Kralik decided to go for a hike in the Pasadena mountains on Jan. 1, 2008. As he pondered his failures, he heard a voice say, "Until you learn to be grateful for the things you have, you will not receive the things you want."

Not one to believe in voices from above, Kralik sat down to catch his breath.

"It was loud," he says. "Loud enough to make me think it might be important. And I wasn't grateful. I was having trouble finding anything positive in my life."

Kralik decided at that moment that he would spend the next year writing a letter every day to someone who made a difference in his life. From the barista at Starbucks who remembered his name, to former business associates who gave him his start, he took out a piece of stationery and penned 365 notes over 365 days.

"When a note is created by a machine, people wonder if a human was involved," Kralik says. "But when it's handwritten, it has more impact."

The process not only felt cathartic for Kralik, but prompted his recipients to write thank you notes for their thank you notes.
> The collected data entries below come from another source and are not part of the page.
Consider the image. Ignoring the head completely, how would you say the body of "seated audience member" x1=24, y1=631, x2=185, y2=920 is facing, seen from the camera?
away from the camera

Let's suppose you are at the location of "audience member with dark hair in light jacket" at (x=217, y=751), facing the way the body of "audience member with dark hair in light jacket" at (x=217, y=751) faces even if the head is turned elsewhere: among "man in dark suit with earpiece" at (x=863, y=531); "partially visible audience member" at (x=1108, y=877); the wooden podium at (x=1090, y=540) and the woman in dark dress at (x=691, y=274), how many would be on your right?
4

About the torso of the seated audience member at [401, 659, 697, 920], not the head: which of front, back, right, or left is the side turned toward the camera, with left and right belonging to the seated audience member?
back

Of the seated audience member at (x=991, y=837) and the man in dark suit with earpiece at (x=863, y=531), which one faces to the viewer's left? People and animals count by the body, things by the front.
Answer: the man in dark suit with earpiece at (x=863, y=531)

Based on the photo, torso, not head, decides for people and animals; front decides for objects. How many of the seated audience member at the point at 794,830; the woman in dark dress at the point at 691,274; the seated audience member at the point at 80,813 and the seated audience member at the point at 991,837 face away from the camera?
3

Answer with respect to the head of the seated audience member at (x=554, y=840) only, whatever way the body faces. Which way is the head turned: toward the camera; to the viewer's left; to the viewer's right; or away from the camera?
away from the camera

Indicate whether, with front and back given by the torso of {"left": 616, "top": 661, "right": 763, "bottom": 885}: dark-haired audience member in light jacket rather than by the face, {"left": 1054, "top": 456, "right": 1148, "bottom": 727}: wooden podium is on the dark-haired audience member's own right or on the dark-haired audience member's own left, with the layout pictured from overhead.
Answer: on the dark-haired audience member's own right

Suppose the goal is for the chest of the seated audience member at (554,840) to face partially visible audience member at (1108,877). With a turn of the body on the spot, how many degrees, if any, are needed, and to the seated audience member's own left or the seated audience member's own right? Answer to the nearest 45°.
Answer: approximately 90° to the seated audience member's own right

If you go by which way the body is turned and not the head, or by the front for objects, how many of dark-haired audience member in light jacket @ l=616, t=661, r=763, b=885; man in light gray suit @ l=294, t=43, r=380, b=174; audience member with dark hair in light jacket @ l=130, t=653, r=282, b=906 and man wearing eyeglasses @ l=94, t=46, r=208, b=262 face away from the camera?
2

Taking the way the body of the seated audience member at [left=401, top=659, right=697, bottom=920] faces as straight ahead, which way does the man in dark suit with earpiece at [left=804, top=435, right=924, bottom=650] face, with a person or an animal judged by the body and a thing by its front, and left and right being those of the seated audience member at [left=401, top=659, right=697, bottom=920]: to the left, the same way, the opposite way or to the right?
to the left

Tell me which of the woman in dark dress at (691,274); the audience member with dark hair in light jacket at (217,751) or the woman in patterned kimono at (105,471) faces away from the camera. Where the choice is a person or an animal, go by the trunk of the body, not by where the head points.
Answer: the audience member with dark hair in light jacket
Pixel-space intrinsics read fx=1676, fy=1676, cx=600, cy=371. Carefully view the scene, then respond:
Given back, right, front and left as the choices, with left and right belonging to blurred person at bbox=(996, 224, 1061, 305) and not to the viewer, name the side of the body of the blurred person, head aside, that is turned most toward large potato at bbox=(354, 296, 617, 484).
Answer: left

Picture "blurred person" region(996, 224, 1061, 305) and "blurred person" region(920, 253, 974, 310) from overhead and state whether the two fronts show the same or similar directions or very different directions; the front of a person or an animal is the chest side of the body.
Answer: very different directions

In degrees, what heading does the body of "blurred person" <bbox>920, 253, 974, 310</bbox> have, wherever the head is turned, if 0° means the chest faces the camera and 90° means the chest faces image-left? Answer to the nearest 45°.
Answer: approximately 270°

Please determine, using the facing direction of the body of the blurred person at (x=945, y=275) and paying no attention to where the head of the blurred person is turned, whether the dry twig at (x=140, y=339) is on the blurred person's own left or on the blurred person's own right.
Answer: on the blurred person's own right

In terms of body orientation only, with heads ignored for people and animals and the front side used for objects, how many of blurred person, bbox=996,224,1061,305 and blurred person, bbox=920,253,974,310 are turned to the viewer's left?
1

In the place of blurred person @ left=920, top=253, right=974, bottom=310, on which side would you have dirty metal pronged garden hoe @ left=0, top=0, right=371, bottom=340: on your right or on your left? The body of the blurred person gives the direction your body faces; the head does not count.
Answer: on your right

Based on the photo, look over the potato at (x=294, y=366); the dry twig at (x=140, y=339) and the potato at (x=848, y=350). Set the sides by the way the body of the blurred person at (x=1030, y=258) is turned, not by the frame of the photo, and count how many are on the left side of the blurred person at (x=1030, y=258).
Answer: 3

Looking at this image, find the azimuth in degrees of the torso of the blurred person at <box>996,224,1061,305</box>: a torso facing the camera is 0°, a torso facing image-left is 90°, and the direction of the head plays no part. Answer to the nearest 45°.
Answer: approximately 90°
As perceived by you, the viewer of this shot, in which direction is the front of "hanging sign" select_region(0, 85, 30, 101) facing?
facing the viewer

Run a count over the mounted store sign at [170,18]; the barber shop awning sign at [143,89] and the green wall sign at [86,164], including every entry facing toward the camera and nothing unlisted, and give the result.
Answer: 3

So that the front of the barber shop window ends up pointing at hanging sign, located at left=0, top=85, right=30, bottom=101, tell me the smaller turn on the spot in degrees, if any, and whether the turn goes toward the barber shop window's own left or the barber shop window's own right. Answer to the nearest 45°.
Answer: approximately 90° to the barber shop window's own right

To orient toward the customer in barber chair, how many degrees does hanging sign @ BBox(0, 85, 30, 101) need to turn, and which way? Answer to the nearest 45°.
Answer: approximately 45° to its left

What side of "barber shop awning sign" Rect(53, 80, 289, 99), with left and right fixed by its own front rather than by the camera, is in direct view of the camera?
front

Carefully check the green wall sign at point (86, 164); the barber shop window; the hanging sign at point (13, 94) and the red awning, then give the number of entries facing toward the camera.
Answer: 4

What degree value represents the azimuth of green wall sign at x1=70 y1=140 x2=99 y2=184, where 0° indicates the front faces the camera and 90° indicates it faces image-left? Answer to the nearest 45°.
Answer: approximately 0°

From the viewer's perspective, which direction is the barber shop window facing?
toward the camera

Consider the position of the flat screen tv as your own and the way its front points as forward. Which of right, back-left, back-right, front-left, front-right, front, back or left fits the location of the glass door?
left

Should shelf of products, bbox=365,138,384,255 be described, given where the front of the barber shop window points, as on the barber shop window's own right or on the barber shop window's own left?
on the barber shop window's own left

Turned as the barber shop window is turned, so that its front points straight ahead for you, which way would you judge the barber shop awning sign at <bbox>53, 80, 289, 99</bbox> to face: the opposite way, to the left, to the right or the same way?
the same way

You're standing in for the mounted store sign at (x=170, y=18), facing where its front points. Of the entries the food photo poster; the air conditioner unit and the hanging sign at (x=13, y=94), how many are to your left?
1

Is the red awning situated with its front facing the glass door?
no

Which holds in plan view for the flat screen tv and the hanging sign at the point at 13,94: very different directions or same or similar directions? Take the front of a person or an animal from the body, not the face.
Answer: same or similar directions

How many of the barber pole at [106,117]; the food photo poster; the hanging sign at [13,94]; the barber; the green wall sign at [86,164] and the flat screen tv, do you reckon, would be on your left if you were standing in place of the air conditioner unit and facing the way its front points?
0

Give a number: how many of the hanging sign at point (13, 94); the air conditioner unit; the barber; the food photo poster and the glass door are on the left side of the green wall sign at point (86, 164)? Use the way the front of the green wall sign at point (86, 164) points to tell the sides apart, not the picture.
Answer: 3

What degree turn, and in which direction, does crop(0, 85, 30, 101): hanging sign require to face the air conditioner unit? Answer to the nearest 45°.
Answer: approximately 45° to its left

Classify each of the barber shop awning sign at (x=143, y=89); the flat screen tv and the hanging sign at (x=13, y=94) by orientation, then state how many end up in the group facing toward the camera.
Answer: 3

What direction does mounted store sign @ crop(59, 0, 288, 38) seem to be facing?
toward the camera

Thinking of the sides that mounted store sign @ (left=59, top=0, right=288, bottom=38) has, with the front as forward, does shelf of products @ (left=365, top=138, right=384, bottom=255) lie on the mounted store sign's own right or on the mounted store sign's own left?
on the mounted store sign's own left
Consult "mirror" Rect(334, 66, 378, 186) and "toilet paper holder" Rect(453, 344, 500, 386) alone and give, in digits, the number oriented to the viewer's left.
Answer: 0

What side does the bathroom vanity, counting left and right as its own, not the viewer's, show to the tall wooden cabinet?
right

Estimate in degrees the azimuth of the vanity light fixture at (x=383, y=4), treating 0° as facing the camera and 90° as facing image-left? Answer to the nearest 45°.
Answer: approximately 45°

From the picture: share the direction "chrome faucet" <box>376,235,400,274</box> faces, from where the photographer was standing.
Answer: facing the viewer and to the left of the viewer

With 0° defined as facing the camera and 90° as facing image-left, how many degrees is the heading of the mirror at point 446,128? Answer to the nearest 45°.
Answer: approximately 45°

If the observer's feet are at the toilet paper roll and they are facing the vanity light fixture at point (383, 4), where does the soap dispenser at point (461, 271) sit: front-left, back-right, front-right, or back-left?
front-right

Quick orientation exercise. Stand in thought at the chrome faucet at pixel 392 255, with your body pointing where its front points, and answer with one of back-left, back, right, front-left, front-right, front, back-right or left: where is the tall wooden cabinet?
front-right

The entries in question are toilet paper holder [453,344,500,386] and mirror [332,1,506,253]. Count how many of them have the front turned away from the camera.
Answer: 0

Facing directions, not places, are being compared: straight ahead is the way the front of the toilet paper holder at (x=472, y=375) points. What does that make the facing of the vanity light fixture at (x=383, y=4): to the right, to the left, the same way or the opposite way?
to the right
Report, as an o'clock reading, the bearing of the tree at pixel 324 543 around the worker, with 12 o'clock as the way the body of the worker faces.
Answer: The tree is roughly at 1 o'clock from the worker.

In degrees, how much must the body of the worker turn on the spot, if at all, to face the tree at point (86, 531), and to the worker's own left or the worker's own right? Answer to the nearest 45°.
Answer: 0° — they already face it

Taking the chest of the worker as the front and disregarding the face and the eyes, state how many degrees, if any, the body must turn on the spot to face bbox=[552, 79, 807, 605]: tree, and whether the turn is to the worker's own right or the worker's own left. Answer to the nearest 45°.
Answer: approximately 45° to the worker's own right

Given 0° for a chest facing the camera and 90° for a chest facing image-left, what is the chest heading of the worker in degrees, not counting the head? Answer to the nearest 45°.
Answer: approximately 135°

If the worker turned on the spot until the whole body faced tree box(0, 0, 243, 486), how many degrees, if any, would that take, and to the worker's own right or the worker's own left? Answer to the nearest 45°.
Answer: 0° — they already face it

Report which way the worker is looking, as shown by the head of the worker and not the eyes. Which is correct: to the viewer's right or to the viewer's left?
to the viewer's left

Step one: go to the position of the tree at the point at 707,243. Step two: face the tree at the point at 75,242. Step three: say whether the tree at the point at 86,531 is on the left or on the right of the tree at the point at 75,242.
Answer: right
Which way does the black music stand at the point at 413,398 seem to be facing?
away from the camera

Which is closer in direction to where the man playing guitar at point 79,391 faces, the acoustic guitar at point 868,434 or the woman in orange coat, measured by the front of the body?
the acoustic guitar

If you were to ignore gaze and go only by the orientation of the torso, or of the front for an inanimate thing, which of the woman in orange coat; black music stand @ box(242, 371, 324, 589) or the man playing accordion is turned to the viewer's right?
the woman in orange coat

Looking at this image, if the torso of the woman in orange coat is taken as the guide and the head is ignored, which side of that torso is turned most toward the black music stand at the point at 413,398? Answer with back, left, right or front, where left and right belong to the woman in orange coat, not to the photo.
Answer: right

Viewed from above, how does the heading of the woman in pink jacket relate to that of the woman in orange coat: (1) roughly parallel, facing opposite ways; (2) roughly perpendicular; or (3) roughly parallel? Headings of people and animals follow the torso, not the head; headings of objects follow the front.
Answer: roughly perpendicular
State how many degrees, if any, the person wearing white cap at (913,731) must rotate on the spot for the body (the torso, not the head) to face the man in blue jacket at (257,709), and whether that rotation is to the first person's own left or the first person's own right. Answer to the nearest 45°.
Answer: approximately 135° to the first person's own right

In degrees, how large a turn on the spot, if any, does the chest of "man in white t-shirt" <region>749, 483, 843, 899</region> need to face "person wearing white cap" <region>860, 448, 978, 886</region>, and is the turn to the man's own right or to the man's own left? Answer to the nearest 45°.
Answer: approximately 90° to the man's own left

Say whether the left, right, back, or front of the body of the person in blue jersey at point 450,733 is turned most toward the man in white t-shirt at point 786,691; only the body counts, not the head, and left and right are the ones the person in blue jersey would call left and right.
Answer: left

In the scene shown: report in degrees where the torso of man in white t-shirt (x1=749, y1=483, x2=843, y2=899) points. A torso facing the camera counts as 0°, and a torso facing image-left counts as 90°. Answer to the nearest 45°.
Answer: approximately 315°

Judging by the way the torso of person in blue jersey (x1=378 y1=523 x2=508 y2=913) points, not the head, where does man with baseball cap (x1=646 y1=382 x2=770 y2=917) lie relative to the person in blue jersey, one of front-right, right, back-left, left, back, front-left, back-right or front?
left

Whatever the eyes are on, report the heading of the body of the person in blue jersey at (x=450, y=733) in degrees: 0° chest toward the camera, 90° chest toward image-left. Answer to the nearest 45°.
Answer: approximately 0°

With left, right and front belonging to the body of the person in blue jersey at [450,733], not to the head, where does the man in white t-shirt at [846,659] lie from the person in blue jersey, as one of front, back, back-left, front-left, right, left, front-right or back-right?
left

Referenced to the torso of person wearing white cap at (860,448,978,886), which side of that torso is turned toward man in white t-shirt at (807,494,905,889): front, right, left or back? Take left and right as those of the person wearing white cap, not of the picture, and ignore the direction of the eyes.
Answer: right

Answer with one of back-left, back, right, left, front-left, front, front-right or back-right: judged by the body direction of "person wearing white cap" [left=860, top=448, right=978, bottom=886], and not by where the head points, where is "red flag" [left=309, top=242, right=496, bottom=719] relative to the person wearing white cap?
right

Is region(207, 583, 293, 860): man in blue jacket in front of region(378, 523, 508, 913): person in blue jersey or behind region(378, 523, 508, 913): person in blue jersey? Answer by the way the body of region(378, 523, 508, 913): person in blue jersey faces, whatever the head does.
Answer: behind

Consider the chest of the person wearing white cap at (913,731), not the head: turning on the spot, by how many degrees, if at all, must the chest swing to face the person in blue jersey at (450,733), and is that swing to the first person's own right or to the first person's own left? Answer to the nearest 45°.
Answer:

"People were very moved by these letters," he explains. "I realized there is such a gift in connecting with others. These people thought that what they were doing wasn't significant. Reading the notes was this little piece of validation."

And with his new attitude of gratitude, Kralik noticed a shift in his relationships—and his career.

"Clients started paying their bills. I made a connection with my older children that hadn't been there in the past," says Kralik. "Every day wasn't amazing, but the tide shifted. There's no doubt."

Even his young daughter helped him see that the small apartment they shared was perfect just the way it was.

"I'd hated almost everything about my place. Slowly but surely, it started looking a lot less dismal," he explains. "I put my daughter's art on the walls, and we made it our little haven."

Now a judge with the Los Angeles County Superior Court, Kralik has written a book about his experience in the newly released "365 Thank Yous. The Year a Simple Act of Daily Gratitude Changed My Life." (Hyperion: $22.99)

"When I started writing out the concept it sounded like a science experiment," he says. "This isn't 'Thank and Grow Rich'. It's an example of somebody who felt helpless, and dug himself out of it note by note."

Between his job as a judge, doing book talks and meeting people who are touched by his journey, Kralik sees how his small step of taking a pen to paper helped bring about big change.

"I don't pretend to have THE answer, but it does demonstrate that when you really take the time to write a specific and unique letter from the heart, that person realizes how they matter, and can reflect that back. I'm blessed that things have fallen into place for me."